Aricioglu C, Dolanmaz D, Esen A, Isik K, Avunduk MC. Histological evalualtion of effectiveness of platelet-rich fibrin on healing of sinus membrane perforations : A preclinical animal study. J Craniomaxillo fac Surg. 2017;45: 1150-7.
Résumé :
L’objectif de cette étude expérimentale chez le lapin était d’évaluer l’efficacité du PRF (fibrine riche en plaquettes) dans la réparation des perforations de la membrane sinusienne. Au total 42 lapins femelles ont été utilisés. Des défauts osseux symétriques circulaires de 1 cm de diamètre ont été réalisés au niveau du crâne de chaque animal afin d’exposer les sinus frontaux droit et gauche. Les membranes sinusiennes ont été décollées puis perforées sur 1 cm. Aucune thérapeutique réparatrice n’a été appliquée au niveau des sinus du côté droit. Du côté gauche, les muqueuses sinusiennes ont été randomisées en 2 groupes et traitées soit à l’aide de PRF soit d’une membrane de collagène. Sept animaux par groupe ont été sacrifiés à 1, 2 et 4 semaines. Les analyses histologiques ont montré une augmentation significative du nombre de lymphocytes, de fibroblastes, de vaisseaux et de fibres de collagène du coté traité (PRF, membrane de collagène) par rapport au côté non traité. En revanche, il n’existait aucune différence significative entre les membranes de PRF et de collagène. Ces résultats suggèrent que la membrane de PRF pourrait être utilisée comme une solution alternative à la membrane de collagène dans le traitement peropératoire des perforations de la muqueuse sinusienne lors de sinus-lift.
Commentaire :
La perforation de la membrane sinusienne est une complication fréquente du sinus-lift (10 à 20% en moyenne). Une variété de matériaux et de techniques ont été proposés pour la réparation des perforations de la membrane sinusienne (≤ 5 mm et > 5 mm). L’application d’une membrane de collagène sur la déchirure est la technique la plus souvent proposée.
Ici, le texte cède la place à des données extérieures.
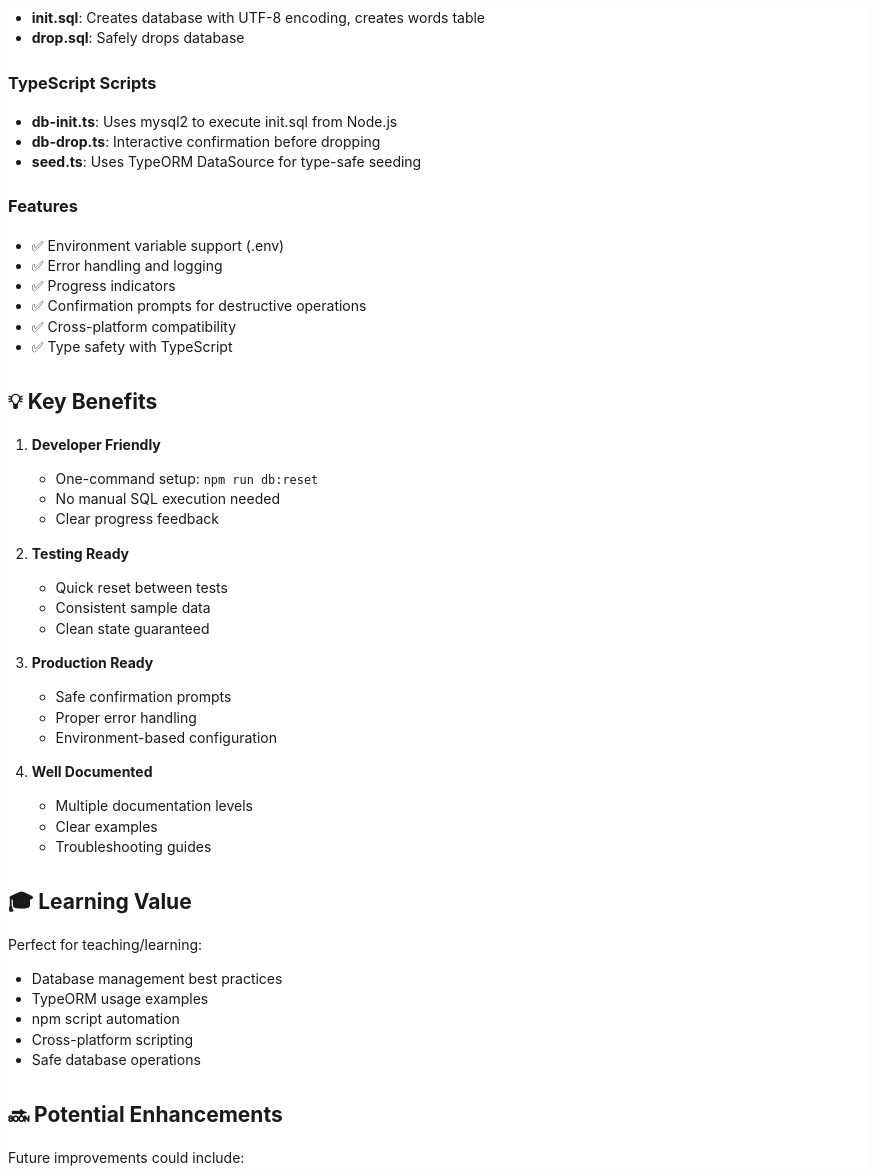 - **init.sql**: Creates database with UTF-8 encoding, creates words table
- **drop.sql**: Safely drops database

### TypeScript Scripts

- **db-init.ts**: Uses mysql2 to execute init.sql from Node.js
- **db-drop.ts**: Interactive confirmation before dropping
- **seed.ts**: Uses TypeORM DataSource for type-safe seeding

### Features

- ✅ Environment variable support (.env)
- ✅ Error handling and logging
- ✅ Progress indicators
- ✅ Confirmation prompts for destructive operations
- ✅ Cross-platform compatibility
- ✅ Type safety with TypeScript

## 💡 Key Benefits

1. **Developer Friendly**
   - One-command setup: `npm run db:reset`
   - No manual SQL execution needed
   - Clear progress feedback

2. **Testing Ready**
   - Quick reset between tests
   - Consistent sample data
   - Clean state guaranteed

3. **Production Ready**
   - Safe confirmation prompts
   - Proper error handling
   - Environment-based configuration

4. **Well Documented**
   - Multiple documentation levels
   - Clear examples
   - Troubleshooting guides

## 🎓 Learning Value

Perfect for teaching/learning:

- Database management best practices
- TypeORM usage examples
- npm script automation
- Cross-platform scripting
- Safe database operations

## 🔜 Potential Enhancements

Future improvements could include:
Dans cette étude, la membrane utilisée était une membrane Osteobiol® (Laboratoire Tecnoss, Italie). Il s’agit d’une membrane en fibres de collagène dense d’origine équine ou porcine, d’épaisseur de 0,3 mm (±0,1 mm) avec une résorption estimée à 3 mois. Les résultats ont montré que l’application de cette membrane de collagène ou de PRF sur une membrane sinusienne déchirée sur 1 cm s’accompagnait d’une réaction inflammatoire et d’une cicatrisation plus importante comparativement au côté non traité. Aucune infection sinusienne n’est rapporté ni l’absence de cicatrisation de la muqueuse sinusienne.
Ces résultats histologiques montrent que chez le lapin, les membranes de fibrine obtenues par pression légère du PRF permettaient d’obtenir une cicatrisation de la muqueuse sinusienne similaire à celle obtenue avec une membrane de collagène. Des études cliniques et une comparaison avec les autres types de membrane de collagènes existantes sur le marché sont néanmoins nécessaires pour valider l’utilisation du PRF comme alternative aux membranes de collagènes dans le traitement des perforations sinusiennes.